▶ [Text under study]:

━━━━━━━━

The first difficulty though comes just with parsing the output! A multiline
regex naturally matches and outputs multiple lines, so finding the boundaries
can be tough. Luckily, ripgrep has another option to help us: --json. Again,
from the man page:
--json
Enable printing results in a JSON Lines format.
When this flag is provided, ripgrep will emit a sequence of
messages, each encoded as a JSON object, where there are five
different message types:
begin - A message that indicates a file is being searched and
contains at least one match.
end - A message the indicates a file is done being searched. This
message also include summary statistics about the search for a
particular file.
match - A message that indicates a match was found. This includes
the text and offsets of the match.
context - A message that indicates a contextual line was found.
This includes the text of the line, along with any match
information if the search was inverted.
summary - The final message emitted by ripgrep that contains
summary statistics about the search across all files.
JSON output makes me immediately think of the greatest little commandline JSON parser, jq, so let’s look at how we can parse that output!
Step Two: Parsing the Output (jq)

━━━━━━━━

▶ [Source material]:
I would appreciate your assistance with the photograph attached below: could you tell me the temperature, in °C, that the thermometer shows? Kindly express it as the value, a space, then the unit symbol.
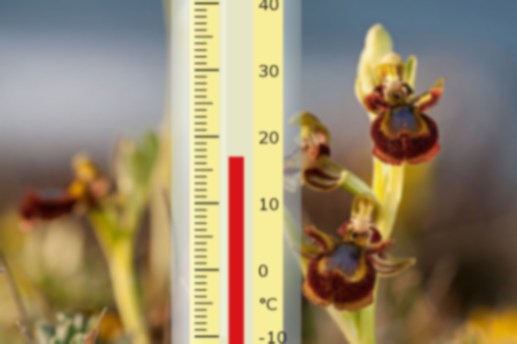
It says 17 °C
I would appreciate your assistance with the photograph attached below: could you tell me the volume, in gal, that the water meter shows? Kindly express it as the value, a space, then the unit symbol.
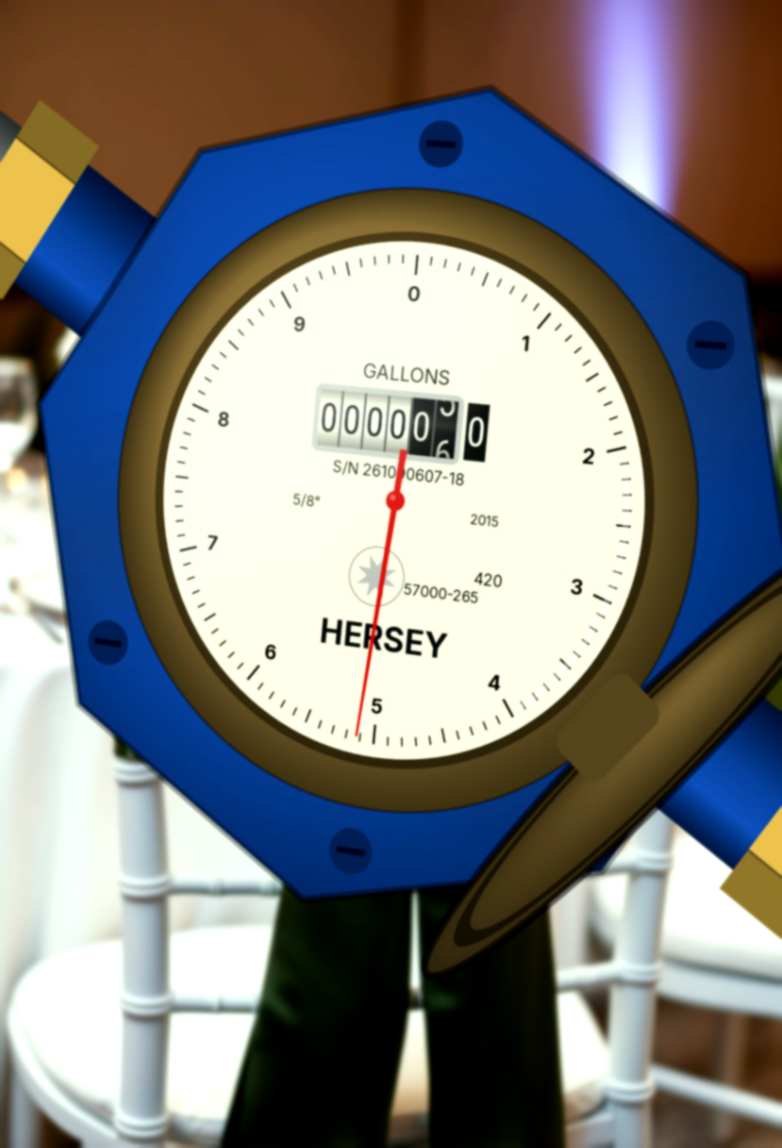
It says 55.1 gal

━━━━━━━━

▶ [Work instruction]:
Continue the write-up on parsing ripgrep's multiline output from its final heading, "Step Two: Parsing the Output (jq)", and write the section that follows.

▶ [Answer to this task]:
The JSON output from our ripgrep command to find comments and their associated
targets is a series of objects. We’re interested in the match objects, which
look like this (again for the joke target):
rg --multiline --json '(?:#.*\n)+[A-Za-z0-9-_./]+:' Makefile | jq
{
"type": "match",
"data": {
"path": {
"text": "Makefile"
},
"lines": {
"text": "# See a joke from a random cow.\n#\n# To add cows, add them to the data/cows directory.\n#\n# Get the list of available cows, remove the first line (which\n# shows where the cows are coming from), split the cows onto\n# separate lines, remove potentially offensive cows, and then get one\n# from the shuffled list.\n#\n# `shuf` is provided via `coreutils` in the nix environment.\n#\n# Then use that cow to say a joke.\n#\n# COWPATH will automatically be set for nix users, but if we're not in the nix\n# environment, we dynamically get the base cowsay path and add our local cows to\n# it.\njoke: nix-dependency-check\n"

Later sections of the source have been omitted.